Sex has never been as straight forward as people would like it to be. The sexual revolution of the 60s was meant to free us all, but unfortunately the likelihood of every encounter possibly ending in pregnancy, child birth, and massive social stigma for any unmarried mother, was not the only thing that was holding people back from sex lives of wild abandon.
There is the difficulty for women of navigating a culture where they are simultaneously expected to be sexually appealing, while also being censored for enjoying sex. Young men who are discouraged from expressing their own emotions. Deeply ingrained cultural body shame, prescriptive sexualities and gender expression, as well as past traumas and the fears of future ones. It’s quite amazing that we manage to enjoy sex at all, and sadly for many women, for time and immorium it has been something to be tollerated rather than actively explored and enjoyed.
Nicole Daedone of OM, orgasmic meditation for those who don’t know, found a potent market for her own brand of sexual revolution. A revolution which was going to free women from all the cultural baggage and personal trauma, and allow them to find their own power rooted deep within their sexualities and great orgasims. Sounds good, doesn’t it?
Except it wasn’t. Nastaran Tavakoli-Far of BBC Radio 4 takes us on a ten episode journey exploring what started out as a wellness brand and ended up being a violent and highly disturbing cult which financially crippled members, and gave others a license to rape and abuse bringing many to the brink of suicide. In the end OM delivered exactly the kind of vicious misogyny that members had been seeking to free themselves from.
Nazarene and her team guide us through the facts with an expert level of storytelling. They start off slowly explaining the attraction of wellness culture, the societal dynamics that mean more women than men are drawn to it, and a few rather awkward listening moments. Hearing real organisms rather than fake pornish/holywood ones turns out to be…well, really weird and a bit uncomfortable. Then through interviews with former members, and their families, Nazareen builds a picture that slowly takes away any concept you may have of sex cults being amusingly kinky fodder for nudge, nudge, wink, wink jokes.
The podcast comes to a climax with a story of brutality so stark it makes one wonder if the genre should be called true horror rather than true crime. The organism cult is not an easy listen, and the warning before each episode of difficult content are not mearly a snowflake response, but very needed. However, when it comes to understanding how cults operate it is essential listening.

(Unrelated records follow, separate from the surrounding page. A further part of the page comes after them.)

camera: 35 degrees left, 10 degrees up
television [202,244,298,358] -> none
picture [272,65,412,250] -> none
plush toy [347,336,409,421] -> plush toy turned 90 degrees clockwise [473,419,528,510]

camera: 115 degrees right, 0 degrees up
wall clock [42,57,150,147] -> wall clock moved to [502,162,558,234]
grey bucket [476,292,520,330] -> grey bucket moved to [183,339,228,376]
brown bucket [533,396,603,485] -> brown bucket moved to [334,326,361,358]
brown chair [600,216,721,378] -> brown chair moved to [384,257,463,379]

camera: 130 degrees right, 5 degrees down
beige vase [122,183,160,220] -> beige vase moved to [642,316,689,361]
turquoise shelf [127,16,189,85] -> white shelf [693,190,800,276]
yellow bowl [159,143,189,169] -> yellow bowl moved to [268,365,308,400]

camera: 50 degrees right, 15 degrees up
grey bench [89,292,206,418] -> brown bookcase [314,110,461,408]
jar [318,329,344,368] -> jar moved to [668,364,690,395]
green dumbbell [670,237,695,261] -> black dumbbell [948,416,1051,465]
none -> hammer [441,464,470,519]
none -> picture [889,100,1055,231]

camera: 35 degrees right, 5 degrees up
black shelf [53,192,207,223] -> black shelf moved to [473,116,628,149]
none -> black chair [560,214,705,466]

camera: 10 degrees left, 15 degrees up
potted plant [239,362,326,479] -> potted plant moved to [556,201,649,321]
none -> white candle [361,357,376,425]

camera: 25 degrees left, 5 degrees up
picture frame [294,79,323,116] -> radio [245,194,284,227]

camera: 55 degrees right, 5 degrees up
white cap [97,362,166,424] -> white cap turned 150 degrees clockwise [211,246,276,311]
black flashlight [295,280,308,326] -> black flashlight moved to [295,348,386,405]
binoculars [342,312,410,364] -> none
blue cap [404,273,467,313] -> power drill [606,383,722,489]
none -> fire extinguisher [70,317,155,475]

We all have the ability to be hoodwinked by false promises of community, belonging and good health, as they are basic human needs. Add to that the vulnerability of those who have struggled unseen under patriarchical expectations and it is clear that a lot more people, maybe even ourselves, or a loved one, could fall prey to this kind of insidious manipulation.
The work that Nazreen and her team have done goes way beyond true crime for entertainments sake, and is much more of a public service.